J'ai fait un peu de montagne, en couple. Nous avons progressé ensemble, acquis de l'autonomie, créé quelques beaux souvenirs.
Puis nous avons fait deux enfants.
J'ai persévéré quelques années avec des copains-papa-aussi. Et puis plus grand chose. J'ai fait le choix d'être disponible, même si ça n'a pas toujours été une réussite.
Ça a le goût d'une fin, comme si mes expériences montagnardes ne pouvaient plus faire partie que du passé. Et une part de moi est très triste avec cela.

Écrivant cela, je suis bien conscient que ce n'est que mon expérience d'un instant.
Farfouiller dans mes souvenirs a simplement participé à l'émergence de l'idée que c'était terminé.
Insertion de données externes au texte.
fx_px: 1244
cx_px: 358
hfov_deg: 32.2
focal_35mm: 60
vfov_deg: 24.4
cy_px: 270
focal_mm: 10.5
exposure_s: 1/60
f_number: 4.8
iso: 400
Mais je ne suis pas obligé de cultiver cette idée, ni même de la croire !

Aussi, depuis l'époque des photos, il s'est invité quelque chose chez moi, que je vais nommer conscience écologique : je ne peux plus faire deux heures de voiture pour aller crapahuter quelque part – je ne fais plus ce genre de projet.
Et j'observe que si je ne suis pas seul dans cette démarche, je fais néanmoins partie d'une exception.
Du point de vue de ce qui se joue en moi (ça m'a pris quelques jours à détricoter) :

  • il y a de la colère, provoquée par la pression que nous continuons d'exercer, pour notre plaisir, sur l'espace naturel montagnard
  • il y a de la jalousie, dirigée vers ceux qui en profitent malgré tout – et cette jalousie-là j'ai bien du mal à la dispenser d'un (méchant) jugement
  • et il y a de la tristesse parce qu'être en colère, jaloux et jugeant ça me rend vraiment très triste.
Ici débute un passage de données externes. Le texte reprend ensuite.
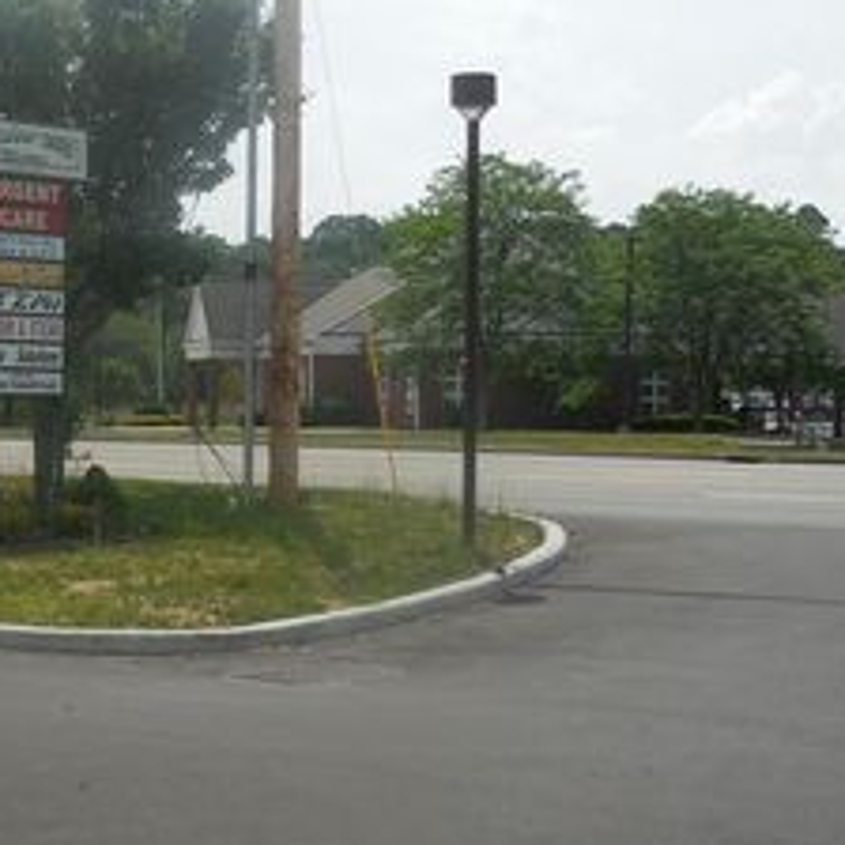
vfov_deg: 22.5
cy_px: 458
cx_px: 238
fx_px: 2127
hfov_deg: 22.3
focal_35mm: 77
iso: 125
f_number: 3.9
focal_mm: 7
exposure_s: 1/1250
Et je prendrai grand soin à laisser toutes ces émotions se déployer (naître puis mourir) dans mon espace intérieur, et me garderai bien de les nourrir ou de leur offrir un agir !
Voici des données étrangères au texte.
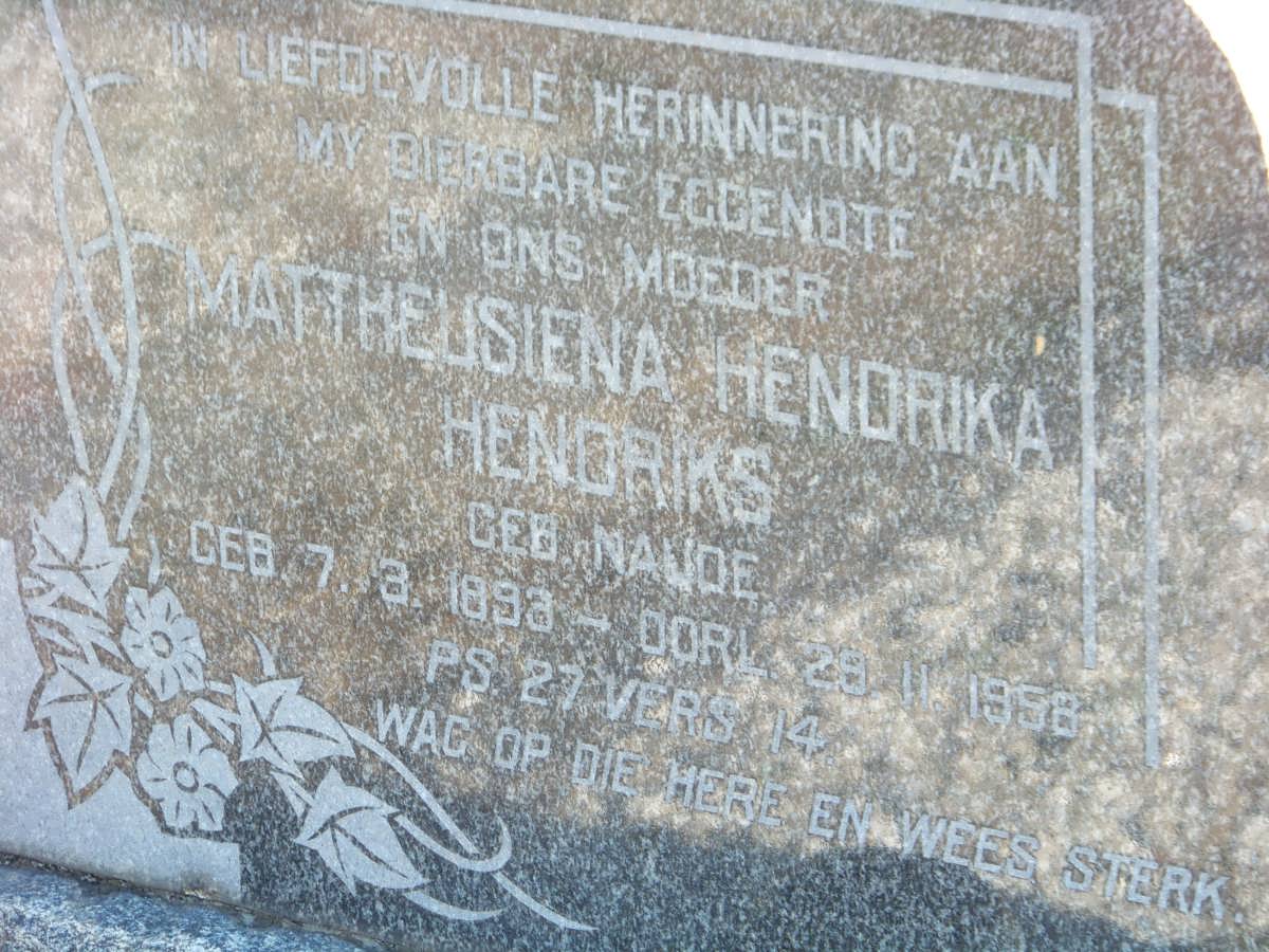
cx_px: 634
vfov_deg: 8.6
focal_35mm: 172
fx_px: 6305
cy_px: 476
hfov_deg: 11.5
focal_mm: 27.5
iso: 64
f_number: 3.6
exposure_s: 1/60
Ce que je trouve finalement intéressant, c'est de découvrir à quel point je suis focalisé sur quelque chose qui se termine, alors qu'autre chose émerge et réclame manifestement mon attention.
Ce que j'ai l'élan à terminer, c'est une relation à la montagne basée sur la performance et une certaine esthétique – le rêve d'alpinisme que j'ai cultivé à grands renforts de littérature héroïque et d'images photoshopées ?
Ce que j'ai l'élan à commencer, c'est une relation au sauvage basée sur la contemplation, le ressenti, la symbiose.

Achèvement et commencement.
Entre les deux, l'espace d'un instant : rien.
Il faudra pourtant bien le faire, ce pas !

On perd souvent plus d’énergie à avoir peur qu'à essayer.
― Stéphanie Bodet

En guise de conclusion, je vous confierai que cette dynamique de cécité + résistance au changement est bien plus globale que cette anecdotique histoire de pratique de la montagne.